◆ Work item: Each line with the string "Sounds" is to be copied from the records below.

◆ Stored data:
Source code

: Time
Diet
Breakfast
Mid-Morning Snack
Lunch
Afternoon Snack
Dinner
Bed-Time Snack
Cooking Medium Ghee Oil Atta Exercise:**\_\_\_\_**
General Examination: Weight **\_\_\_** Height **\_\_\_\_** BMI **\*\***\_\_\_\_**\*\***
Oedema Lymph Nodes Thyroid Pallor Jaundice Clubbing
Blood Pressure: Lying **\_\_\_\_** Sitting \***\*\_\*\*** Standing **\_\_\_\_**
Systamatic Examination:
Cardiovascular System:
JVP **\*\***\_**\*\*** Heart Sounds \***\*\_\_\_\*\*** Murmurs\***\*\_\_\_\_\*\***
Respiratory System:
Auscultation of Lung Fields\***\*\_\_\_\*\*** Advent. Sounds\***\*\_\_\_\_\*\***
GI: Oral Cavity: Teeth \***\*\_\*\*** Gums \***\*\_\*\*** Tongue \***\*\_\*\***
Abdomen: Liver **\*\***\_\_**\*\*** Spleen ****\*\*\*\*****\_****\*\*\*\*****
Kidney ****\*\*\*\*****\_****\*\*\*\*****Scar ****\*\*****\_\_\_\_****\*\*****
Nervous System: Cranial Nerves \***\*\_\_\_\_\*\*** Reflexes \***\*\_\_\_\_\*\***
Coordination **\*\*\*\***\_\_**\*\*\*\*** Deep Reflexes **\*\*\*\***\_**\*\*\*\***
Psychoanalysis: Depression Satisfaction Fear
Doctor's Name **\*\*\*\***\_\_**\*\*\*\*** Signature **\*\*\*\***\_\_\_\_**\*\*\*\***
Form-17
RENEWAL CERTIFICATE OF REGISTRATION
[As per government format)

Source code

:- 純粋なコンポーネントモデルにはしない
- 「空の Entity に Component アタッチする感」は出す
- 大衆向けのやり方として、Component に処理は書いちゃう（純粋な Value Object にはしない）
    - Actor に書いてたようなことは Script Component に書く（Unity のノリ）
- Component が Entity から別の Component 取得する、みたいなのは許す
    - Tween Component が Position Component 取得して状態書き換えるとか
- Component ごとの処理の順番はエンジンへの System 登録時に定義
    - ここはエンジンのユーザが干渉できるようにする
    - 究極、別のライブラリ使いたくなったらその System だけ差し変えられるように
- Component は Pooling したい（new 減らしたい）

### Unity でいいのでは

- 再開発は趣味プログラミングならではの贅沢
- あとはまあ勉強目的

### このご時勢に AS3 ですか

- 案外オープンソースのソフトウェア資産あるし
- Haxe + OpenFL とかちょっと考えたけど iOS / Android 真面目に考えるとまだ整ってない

◆ Exercise solution:
JVP **\*\***\_**\*\*** Heart Sounds \***\*\_\_\_\*\*** Murmurs\***\*\_\_\_\_\*\***
Auscultation of Lung Fields\***\*\_\_\_\*\*** Advent. Sounds\***\*\_\_\_\_\*\***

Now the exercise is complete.